Elle ne préjuge pas d’un remboursement intégral de son titulaire. Ainsi, lorsqu’un créancier garanti a voté contre le plan et se voit proposer un remboursement faible ou nul, la mise en œuvre du test du meilleur intérêt4 se fonde sur une approche économique de sa sûreté puisque la situation du récalcitrant est examinée par comparaison avec ses perspectives de désintéressement d’un scénario de répartition, soit des actifs en liquidation judiciaire ou du prix de cession5, soit d’une meilleure solution alternative si le plan n’était pas validé.
La prise en compte de la valeur suscite des interrogations similaires quant à la mise en œuvre de la règle de la priorité absolue6. En effet, dans l’hypothèse d’un projet de plan qui aurait fait l’objet d’un vote défavorable par une classe de « créances garanties », le plan ne pourra par principe être arrêté qu’à la condition que cette classe soit « intégralement » désintéressée avant que les suivantes n’aient droit à un paiement. Dans ce contexte, le désintéressement intégral doit-il s’entendre du paiement de la valeur du sous-jacent ou de la valeur faciale de la créance ? Cette première lecture, économique, a été retenue dans l’élaboration des propositions de désintéressement des bailleurs de magasins dans le cadre du dossier Sergent Major7. Les cours d’appel et la Cour de cassation n’ont néanmoins pas été amenées à se prononcer sur ce sujet à ce jour et la question n’est ainsi pas encore tranchée.
1. Article L. 626-30 du Code de commerce.
2. Article L. 211-20 IV du Code monétaire et financier.
3. Article L. 642-20-1 du Code de commerce.

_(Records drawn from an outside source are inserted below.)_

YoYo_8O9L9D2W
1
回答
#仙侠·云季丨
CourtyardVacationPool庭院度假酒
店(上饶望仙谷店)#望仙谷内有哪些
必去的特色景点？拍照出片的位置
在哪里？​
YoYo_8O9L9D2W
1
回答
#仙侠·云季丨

4. Article L. 626-31, 4° du Code de commerce.
6. Article L. 626-32, I, 3° du Code de commerce.
7. Tribunal de commerce de Bobigny, 3e chambre, 31 octobre 2024, n° 2024L00853, cité par Me H. Bourbouloux dans C. Basse, Me H. Bourbouloux, J.-P. Farges et P.-O. Chotard, La table ronde sur la pratique des classes de parties affectées, Rev. proc. coll. 2025, entretien 1, p. 5.